Arm && Interventions

Group	Intervention	Description
Levonorgestrel IUS (Mirena, BAY86-5028)	Levonorgestrel IUS (Mirena, BAY86-5028)	Mirena during extended use (Years 6 to 8).

Primary Outcome Measures

Name	Time	Method
Number of Pregnancies Per 100 Women Years (Pearl Index [PI]) Within Years 6 Thru 8 of Mirena Use	Years 6 to 8 of Mirena use	The Pearl Index (PI) is defined as the number of pregnancies per 100 women years. The 3-year PI (Years 6 to 8) was obtained by dividing the number of pregnancies the occurred during that time (starting at Day 1 Year 6 and up to Day 365 of Year 8) by the time (in 100 women years) that the women were at risk of getting pregnant during that time.

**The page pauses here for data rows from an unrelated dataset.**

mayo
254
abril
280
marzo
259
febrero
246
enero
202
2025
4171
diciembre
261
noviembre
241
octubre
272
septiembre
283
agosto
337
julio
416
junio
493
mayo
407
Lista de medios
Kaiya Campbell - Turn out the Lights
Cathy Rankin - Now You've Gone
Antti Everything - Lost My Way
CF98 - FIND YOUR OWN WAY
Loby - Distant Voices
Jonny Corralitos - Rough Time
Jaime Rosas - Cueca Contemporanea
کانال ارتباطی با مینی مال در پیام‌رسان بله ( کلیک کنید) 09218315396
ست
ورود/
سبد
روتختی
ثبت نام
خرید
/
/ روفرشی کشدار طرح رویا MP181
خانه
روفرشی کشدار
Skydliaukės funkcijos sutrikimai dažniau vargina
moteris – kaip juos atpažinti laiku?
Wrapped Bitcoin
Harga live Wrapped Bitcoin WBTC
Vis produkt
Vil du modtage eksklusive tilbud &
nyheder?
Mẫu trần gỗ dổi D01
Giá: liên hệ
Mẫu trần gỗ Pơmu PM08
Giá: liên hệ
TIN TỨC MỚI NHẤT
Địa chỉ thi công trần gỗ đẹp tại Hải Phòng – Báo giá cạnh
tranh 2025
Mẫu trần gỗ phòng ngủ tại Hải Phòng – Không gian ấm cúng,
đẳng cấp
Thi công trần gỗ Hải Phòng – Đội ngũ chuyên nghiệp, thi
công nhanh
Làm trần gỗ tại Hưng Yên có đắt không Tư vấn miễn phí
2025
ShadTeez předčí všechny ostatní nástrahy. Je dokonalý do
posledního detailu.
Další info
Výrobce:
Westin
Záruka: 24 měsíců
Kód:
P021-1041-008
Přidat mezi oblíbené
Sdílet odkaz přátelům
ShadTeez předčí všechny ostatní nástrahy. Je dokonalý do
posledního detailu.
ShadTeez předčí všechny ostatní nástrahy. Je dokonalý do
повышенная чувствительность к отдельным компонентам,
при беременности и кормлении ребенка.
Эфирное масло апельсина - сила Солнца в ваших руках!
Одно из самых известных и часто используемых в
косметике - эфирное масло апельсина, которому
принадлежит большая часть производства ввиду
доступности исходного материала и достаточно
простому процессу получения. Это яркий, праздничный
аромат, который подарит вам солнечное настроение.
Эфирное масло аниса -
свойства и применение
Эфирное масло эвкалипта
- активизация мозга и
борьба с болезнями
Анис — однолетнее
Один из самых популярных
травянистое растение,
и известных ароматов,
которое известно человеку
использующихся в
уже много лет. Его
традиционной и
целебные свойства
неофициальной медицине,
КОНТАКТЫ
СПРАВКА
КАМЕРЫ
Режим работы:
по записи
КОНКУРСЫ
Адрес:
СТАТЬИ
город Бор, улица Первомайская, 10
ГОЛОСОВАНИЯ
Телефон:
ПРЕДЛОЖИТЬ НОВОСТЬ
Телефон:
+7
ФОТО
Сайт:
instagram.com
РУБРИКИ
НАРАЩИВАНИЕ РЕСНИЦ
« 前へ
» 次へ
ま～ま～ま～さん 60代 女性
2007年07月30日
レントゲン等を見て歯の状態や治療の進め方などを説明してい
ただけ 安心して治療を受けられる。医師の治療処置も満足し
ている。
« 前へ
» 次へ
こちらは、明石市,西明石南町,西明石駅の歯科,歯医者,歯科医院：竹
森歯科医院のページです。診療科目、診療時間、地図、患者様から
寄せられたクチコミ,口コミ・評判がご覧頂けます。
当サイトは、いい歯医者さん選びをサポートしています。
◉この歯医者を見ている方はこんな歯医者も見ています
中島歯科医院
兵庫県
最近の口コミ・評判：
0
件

Secondary Outcome Measures

Name	Time	Method
Menstrual Blood Loss (MBL) During a 30-day Period Starting at the Baseline Visit and at the End of Years 6, 7 and 8	Baseline and end of Years 6, 7 and 8 of Mirena use	Menstrual blood loss (MBL) during a 30-day period starting at the baseline visit and at the end of Year 6, Year 7, and Year 8, measured by the alkaline hematin method. The assessment of this variable was restricted to women who had Mirena inserted for heavy menstrual bleeding (HMB).
Number of Participants With Menstrual Blood Loss (MBL) (>= 80 ml Per 30 Days) at End of Year 6, 7 and 8 of Mirena Use	At end of Year 6, 7 and 8 of Mirena use	Categorized menstrual blood loss (MBL) (≥ 80 mL per 30 days) at end of Year 6, Year 7, and Year 8. The assessment of this variable was restricted to women who had Mirena inserted for HMB.
Number of Participants With Treatment-emergent Adverse Events (TEAEs)	Years 6 to 8 of Mirena use	Adverse event (AE) was defined as any untoward medical occurrence (ie any unfavorable and unintended sign \[including abnormal laboratory findings\], symptom or disease) in a patient or clinical investigation subject after providing written informed consent for participation in the study. Serious adverse event (SAE) was defined as any untoward medical occurrence that, at any dose 1) resulted in death, 2) was life-threatening, 3) required inpatient hospitalization or prolongation of existing hospitalization, 4) resulted in persistent or significant disability/incapacity, 5) was a congenital anomaly/birth defect, or 6) was another medically important serious event as judged by the investigator. Treatment-emergent adverse event (TEAE) was defined as an AE that occurred on Day 1 Year 6 of Mirena use or later.